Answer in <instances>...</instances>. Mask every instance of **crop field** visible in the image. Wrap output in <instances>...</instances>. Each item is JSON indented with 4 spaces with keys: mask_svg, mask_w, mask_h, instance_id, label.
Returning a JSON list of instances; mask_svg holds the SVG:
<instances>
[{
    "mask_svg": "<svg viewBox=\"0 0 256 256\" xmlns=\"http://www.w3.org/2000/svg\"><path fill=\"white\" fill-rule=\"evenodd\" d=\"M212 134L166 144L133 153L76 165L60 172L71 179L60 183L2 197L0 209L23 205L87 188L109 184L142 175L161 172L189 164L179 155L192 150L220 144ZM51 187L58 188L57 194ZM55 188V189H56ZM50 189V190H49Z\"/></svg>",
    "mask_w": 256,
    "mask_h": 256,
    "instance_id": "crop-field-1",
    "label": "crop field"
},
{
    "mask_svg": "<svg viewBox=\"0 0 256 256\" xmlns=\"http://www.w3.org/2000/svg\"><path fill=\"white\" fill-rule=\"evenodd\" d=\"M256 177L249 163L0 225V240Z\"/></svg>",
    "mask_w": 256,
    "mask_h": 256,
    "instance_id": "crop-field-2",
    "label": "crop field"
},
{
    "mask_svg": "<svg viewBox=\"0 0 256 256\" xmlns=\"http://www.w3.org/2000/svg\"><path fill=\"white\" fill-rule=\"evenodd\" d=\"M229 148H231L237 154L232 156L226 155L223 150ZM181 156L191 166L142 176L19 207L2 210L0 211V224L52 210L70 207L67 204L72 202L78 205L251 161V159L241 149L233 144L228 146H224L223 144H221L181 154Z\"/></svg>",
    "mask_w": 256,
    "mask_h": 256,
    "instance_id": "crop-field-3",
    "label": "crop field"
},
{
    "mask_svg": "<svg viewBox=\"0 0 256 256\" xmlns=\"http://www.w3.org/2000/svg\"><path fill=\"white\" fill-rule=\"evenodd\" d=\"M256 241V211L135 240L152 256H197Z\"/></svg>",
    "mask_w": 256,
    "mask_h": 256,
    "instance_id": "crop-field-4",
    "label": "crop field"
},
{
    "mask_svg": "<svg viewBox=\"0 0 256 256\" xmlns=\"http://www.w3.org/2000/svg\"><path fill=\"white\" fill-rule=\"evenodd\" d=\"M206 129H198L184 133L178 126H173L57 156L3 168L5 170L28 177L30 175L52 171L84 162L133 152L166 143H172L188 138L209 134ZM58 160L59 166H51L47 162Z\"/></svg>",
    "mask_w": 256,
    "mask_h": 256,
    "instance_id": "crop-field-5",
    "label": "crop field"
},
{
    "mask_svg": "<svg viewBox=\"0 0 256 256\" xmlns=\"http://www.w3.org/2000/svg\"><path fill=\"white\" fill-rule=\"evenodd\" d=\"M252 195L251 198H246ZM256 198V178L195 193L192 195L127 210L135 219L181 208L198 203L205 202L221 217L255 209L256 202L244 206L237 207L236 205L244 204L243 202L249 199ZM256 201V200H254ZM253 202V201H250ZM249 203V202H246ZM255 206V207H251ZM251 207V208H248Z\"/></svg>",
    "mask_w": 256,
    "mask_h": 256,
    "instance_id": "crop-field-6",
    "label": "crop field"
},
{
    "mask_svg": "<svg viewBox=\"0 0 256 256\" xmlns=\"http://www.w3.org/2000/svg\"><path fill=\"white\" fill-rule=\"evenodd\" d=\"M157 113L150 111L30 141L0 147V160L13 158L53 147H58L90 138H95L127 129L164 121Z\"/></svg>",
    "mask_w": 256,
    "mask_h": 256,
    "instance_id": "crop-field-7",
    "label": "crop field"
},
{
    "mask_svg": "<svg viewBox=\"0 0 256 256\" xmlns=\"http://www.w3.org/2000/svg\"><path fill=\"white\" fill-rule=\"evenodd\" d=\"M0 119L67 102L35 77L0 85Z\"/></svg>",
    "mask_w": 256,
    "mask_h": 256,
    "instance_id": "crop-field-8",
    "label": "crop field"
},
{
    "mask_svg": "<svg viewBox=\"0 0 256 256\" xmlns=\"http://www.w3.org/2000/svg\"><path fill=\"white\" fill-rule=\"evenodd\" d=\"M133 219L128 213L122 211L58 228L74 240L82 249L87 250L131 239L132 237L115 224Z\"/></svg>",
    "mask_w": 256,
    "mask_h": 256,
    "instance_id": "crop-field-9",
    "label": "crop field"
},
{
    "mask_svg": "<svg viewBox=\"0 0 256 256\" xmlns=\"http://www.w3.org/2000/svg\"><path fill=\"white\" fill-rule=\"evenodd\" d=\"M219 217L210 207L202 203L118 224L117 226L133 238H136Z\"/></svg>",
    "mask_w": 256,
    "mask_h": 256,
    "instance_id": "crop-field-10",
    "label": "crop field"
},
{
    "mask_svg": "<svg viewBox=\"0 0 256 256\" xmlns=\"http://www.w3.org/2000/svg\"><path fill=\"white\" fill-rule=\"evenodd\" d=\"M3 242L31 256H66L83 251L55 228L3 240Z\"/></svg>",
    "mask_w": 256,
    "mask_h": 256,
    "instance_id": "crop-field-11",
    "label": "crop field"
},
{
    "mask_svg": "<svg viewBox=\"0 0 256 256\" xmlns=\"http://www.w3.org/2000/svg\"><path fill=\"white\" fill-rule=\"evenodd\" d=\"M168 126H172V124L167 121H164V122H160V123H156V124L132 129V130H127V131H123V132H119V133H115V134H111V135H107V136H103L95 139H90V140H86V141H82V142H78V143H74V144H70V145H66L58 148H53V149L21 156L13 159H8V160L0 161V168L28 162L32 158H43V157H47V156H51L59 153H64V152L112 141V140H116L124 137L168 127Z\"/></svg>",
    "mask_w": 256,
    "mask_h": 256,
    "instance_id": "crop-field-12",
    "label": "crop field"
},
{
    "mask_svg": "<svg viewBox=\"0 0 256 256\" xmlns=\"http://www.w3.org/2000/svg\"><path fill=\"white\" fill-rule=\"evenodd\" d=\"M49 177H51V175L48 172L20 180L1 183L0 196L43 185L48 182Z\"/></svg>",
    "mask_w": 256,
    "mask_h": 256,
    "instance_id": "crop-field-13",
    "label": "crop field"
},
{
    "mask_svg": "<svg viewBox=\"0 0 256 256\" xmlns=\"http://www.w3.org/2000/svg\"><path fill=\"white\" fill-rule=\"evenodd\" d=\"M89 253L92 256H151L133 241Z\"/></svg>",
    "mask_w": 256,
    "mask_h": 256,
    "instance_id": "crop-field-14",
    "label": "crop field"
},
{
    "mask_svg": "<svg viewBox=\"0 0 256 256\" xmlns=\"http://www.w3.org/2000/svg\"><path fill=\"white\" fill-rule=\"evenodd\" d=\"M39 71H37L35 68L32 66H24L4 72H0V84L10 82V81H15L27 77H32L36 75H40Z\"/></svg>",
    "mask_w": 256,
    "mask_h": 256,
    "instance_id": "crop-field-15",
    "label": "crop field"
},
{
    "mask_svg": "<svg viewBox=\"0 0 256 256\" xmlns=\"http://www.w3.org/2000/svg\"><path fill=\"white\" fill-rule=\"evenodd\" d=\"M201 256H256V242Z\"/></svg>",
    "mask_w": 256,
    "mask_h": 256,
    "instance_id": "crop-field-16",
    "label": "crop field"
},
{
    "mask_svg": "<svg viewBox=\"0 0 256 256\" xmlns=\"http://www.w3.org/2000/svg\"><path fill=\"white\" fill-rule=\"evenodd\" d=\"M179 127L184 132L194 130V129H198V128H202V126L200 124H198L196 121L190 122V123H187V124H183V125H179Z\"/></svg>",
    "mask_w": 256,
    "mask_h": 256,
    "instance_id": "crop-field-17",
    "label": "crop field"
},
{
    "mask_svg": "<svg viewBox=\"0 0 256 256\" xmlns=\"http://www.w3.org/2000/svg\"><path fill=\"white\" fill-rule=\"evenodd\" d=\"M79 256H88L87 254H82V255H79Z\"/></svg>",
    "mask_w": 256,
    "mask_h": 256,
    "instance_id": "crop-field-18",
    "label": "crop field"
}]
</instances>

__Exercise prompt__
Copy verbatim the lines from the start of the records through the line containing "Returning a JSON", including that line.

__Answer for the task__
Answer in <instances>...</instances>. Mask every instance of **crop field** visible in the image. Wrap output in <instances>...</instances>. Each item is JSON indented with 4 spaces with keys: mask_svg, mask_w, mask_h, instance_id, label.
Returning a JSON list of instances; mask_svg holds the SVG:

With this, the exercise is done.